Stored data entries
::::
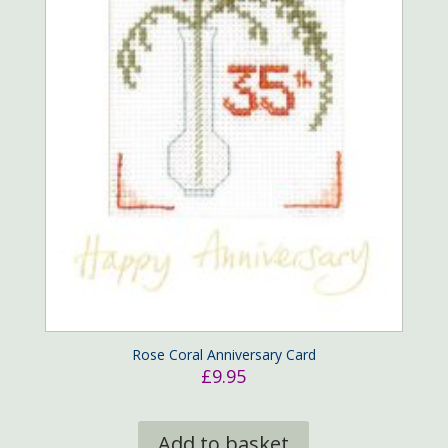
Rose Coral Anniversary Card
£
9.95
Add to basket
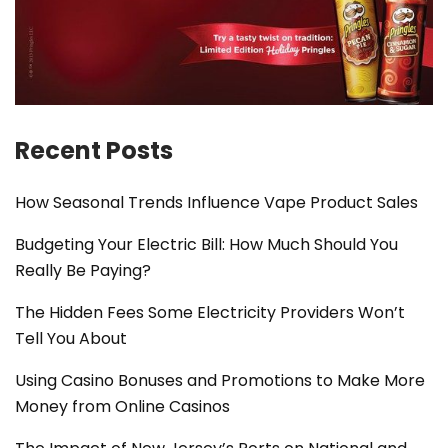
Recent Posts
How Seasonal Trends Influence Vape Product Sales
Budgeting Your Electric Bill: How Much Should You
Really Be Paying?
The Hidden Fees Some Electricity Providers Won’t
Tell You About
Using Casino Bonuses and Promotions to Make More
Money from Online Casinos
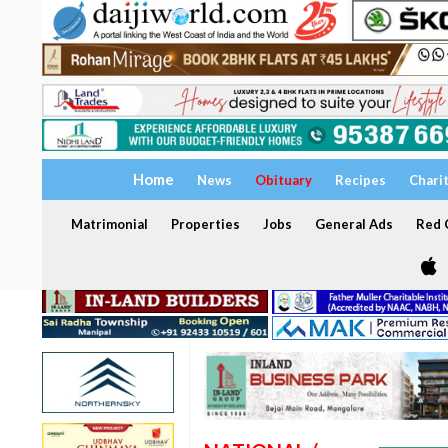
Home
News
Obituary
Recipes
Chari
Matrimonial
Properties
Jobs
General Ads
Red C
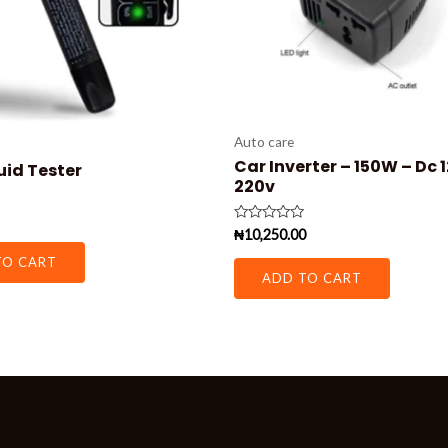
Auto care
Car Inverter – 150W – Dc 
uid Tester
220v
Rated
₦
10,250.00
0
out
TO CART
of
ADD TO CART
5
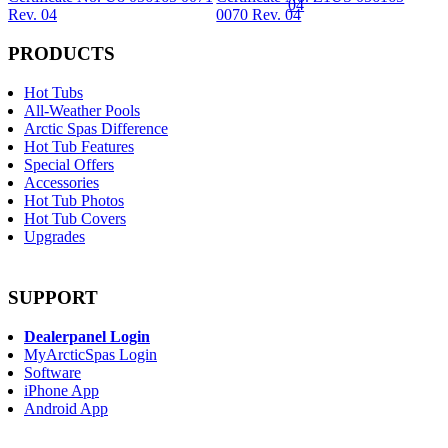
Rev. 04
0070 Rev. 04
PRODUCTS
Hot Tubs
All-Weather Pools
Arctic Spas Difference
Hot Tub Features
Special Offers
Accessories
Hot Tub Photos
Hot Tub Covers
Upgrades
SUPPORT
Dealerpanel Login
MyArcticSpas Login
Software
iPhone App
Android App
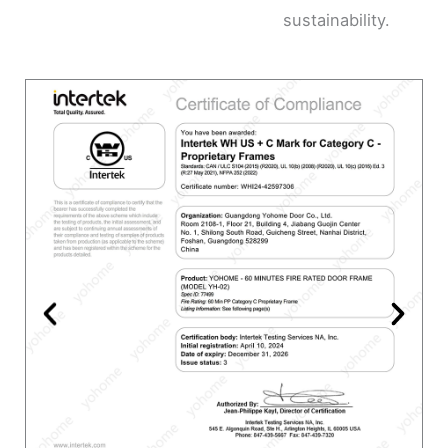
sustainability.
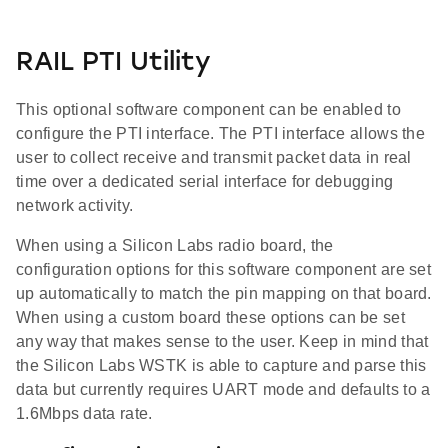
RAIL PTI Utility
This optional software component can be enabled to
configure the PTI interface. The PTI interface allows the
user to collect receive and transmit packet data in real
time over a dedicated serial interface for debugging
network activity.
When using a Silicon Labs radio board, the
configuration options for this software component are set
up automatically to match the pin mapping on that board.
When using a custom board these options can be set
any way that makes sense to the user. Keep in mind that
the Silicon Labs WSTK is able to capture and parse this
data but currently requires UART mode and defaults to a
1.6Mbps data rate.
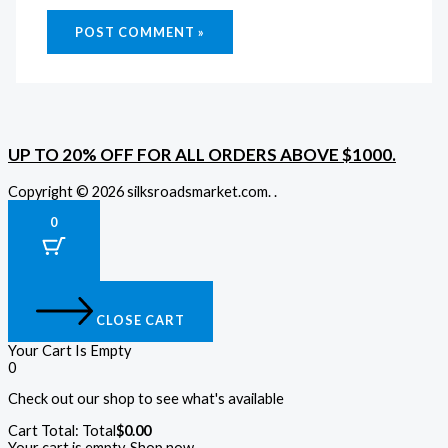
UP TO 20% OFF FOR ALL ORDERS ABOVE $1000.
Copyright © 2026 silksroadsmarket.com. .
0
CLOSE CART
Your Cart Is Empty
0
Check out our shop to see what's available
Cart Total:
Total
$
0.00
Your cart is empty. Shop now →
::::
Task directions:
Put every line of text from the items above into a Markdown table with the columns Row and Line, numbering the rows and skipping blank lines. Leave the pictures out.

Final answer:
| Row | Line |
|---|---|
| 1 | Rose Coral Anniversary Card |
| 2 | £ |
| 3 | 9.95 |
| 4 | Add to basket |
| 5 | Recent Posts |
| 6 | How Seasonal Trends Influence Vape Product Sales |
| 7 | Budgeting Your Electric Bill: How Much Should You |
| 8 | Really Be Paying? |
| 9 | The Hidden Fees Some Electricity Providers Won’t |
| 10 | Tell You About |
| 11 | Using Casino Bonuses and Promotions to Make More |
| 12 | Money from Online Casinos |
| 13 | Home |
| 14 | News |
| 15 | Obituary |
| 16 | Recipes |
| 17 | Chari |
| 18 | Matrimonial |
| 19 | Properties |
| 20 | Jobs |
| 21 | General Ads |
| 22 | Red C |
| 23 | Auto care |
| 24 | Car Inverter – 150W – Dc  |
| 25 | uid Tester |
| 26 | 220v |
| 27 | Rated |
| 28 | ₦ |
| 29 | 10,250.00 |
| 30 | 0 |
| 31 | out |
| 32 | TO CART |
| 33 | of |
| 34 | ADD TO CART |
| 35 | 5 |
| 36 | Rev. 04 |
| 37 | 0070 Rev. 04 |
| 38 | PRODUCTS |
| 39 | Hot Tubs |
| 40 | All-Weather Pools |
| 41 | Arctic Spas Difference |
| 42 | Hot Tub Features |
| 43 | Special Offers |
| 44 | Accessories |
| 45 | Hot Tub Photos |
| 46 | Hot Tub Covers |
| 47 | Upgrades |
| 48 | SUPPORT |
| 49 | Dealerpanel Login |
| 50 | MyArcticSpas Login |
| 51 | Software |
| 52 | iPhone App |
| 53 | Android App |
| 54 | sustainability. |
| 55 | RAIL PTI Utility |
| 56 | This optional software component can be enabled to |
| 57 | configure the PTI interface. The PTI interface allows the |
| 58 | user to collect receive and transmit packet data in real |
| 59 | time over a dedicated serial interface for debugging |
| 60 | network activity. |
| 61 | When using a Silicon Labs radio board, the |
| 62 | configuration options for this software component are set |
| 63 | up automatically to match the pin mapping on that board. |
| 64 | When using a custom board these options can be set |
| 65 | any way that makes sense to the user. Keep in mind that |
| 66 | the Silicon Labs WSTK is able to capture and parse this |
| 67 | data but currently requires UART mode and defaults to a |
| 68 | 1.6Mbps data rate. |
| 69 | UP TO 20% OFF FOR ALL ORDERS ABOVE $1000. |
| 70 | Copyright © 2026 silksroadsmarket.com. . |
| 71 | 0 |
| 72 | CLOSE CART |
| 73 | Your Cart Is Empty |
| 74 | 0 |
| 75 | Check out our shop to see what's available |
| 76 | Cart Total: |
| 77 | Total |
| 78 | $ |
| 79 | 0.00 |
| 80 | Your cart is empty. Shop now → |